Todas las guerras obedecen a causas importadas. Hay guerras porque la voracidad y la depredación están presentes en todas las transacciones económicas entre las grandes multinacionales y los pequeños países del Tercer Mundo. Hay guerras porque los mismos gobiernos que patrocinan la declaración universal de los derechos humanos en su territorio nacional lo violan sistemáticamente cuando se trata de defender sus intereses estratégicos.

Hay guerras porque la venta de armas es un negocio con grandes márgenes de beneficios.
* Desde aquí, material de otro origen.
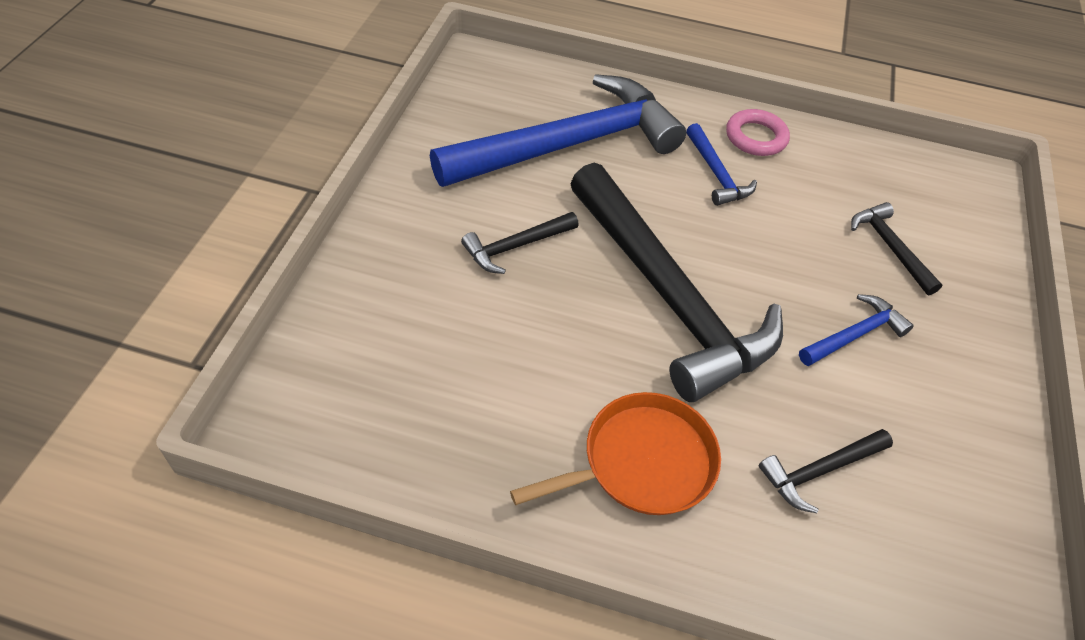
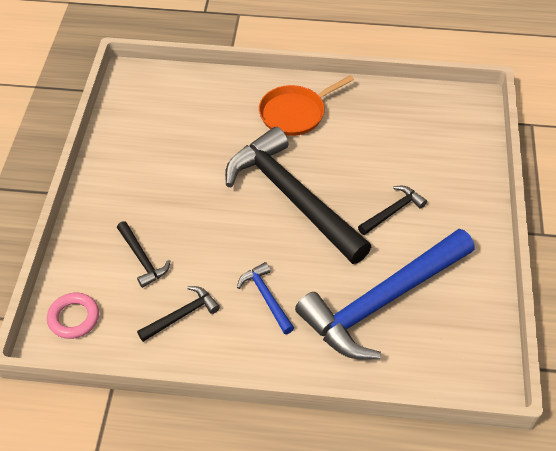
camera: 175 degrees right, 0 degrees up
pink ring [726,109,790,156] -> pink ring moved to [47,293,99,339]
black hammer [759,429,893,513] -> black hammer moved to [137,286,220,342]
blue hammer [799,294,914,366] -> none

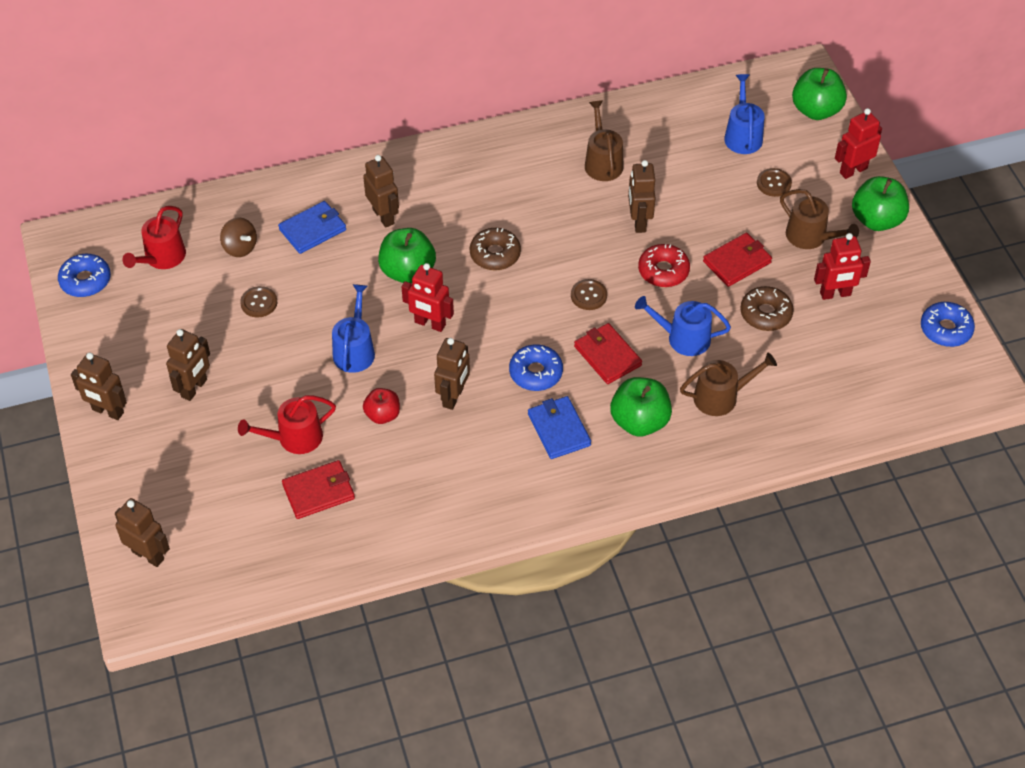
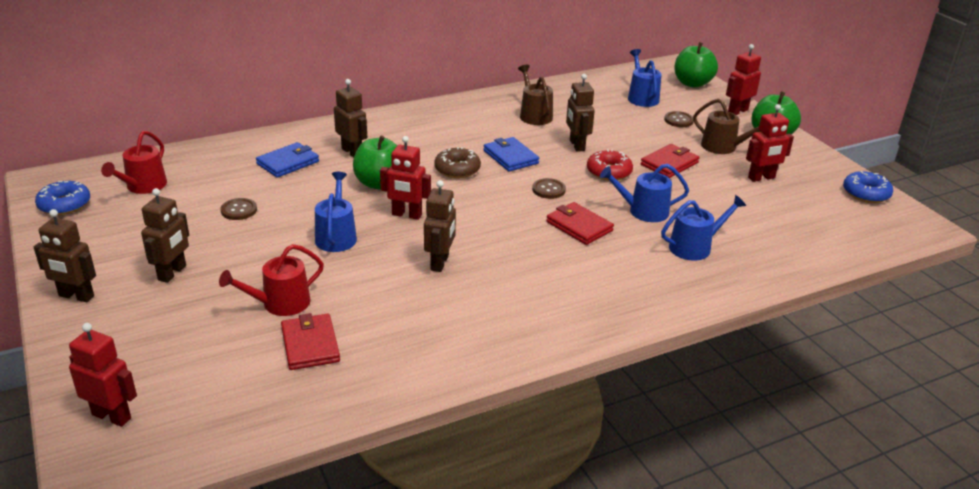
camera: 10 degrees left, 20 degrees down
brown robot [115,498,170,567] -> red robot [69,323,137,427]
brown spinning top [220,218,257,257] -> none
red wallet [282,460,355,519] -> red wallet turned 75 degrees counterclockwise [281,313,340,370]
red apple [363,388,400,424] -> none
blue donut [509,344,563,391] -> none
blue wallet [528,396,591,459] -> blue wallet moved to [483,137,539,172]
green apple [610,377,672,437] -> none
brown watering can [680,353,777,416] -> blue watering can [661,195,746,261]
brown donut [740,286,794,331] -> none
Hay guerras porque España ha exportado armas a países víctimas de conflictos eternos durante todos los gobiernos desde el inicio de la transición en 1977. Y este bochornoso negocio se ha cuadriplicado desde 2004 con la llegada al poder de José Luis Rodríguez Zapatero, el gobernante que más ha instrumentalizado y pisoteado la palabra paz después de ganar las elecciones por el estado de opinión contra la guerra de Irak y los errores de José María Aznar.

Ojalá fuese una broma lo que les digo, pero no lo es: en seis años han cuadriplicado la venta de armas y no se les ha caído la cara de vergüenza. Hagamos un gran libro de los muertos, de las víctimas de tantas guerras inútiles e inconclusas. Un libro tan pesado como los presupuestos de todos los estados juntos y presentémoslo a la humanidad. A partir de ese día el mundo comenzará a cambiar porque la visión total de todas estas biografías inacabadas nos obligará a dar un grito definitivo contra el cinismo de nuestras instituciones gubernamentales, el obsceno manejo de los asuntos internacionales y el bochornoso comportamiento de nuestros políticos y diplomáticos cuando se trata de paliar el sufrimiento.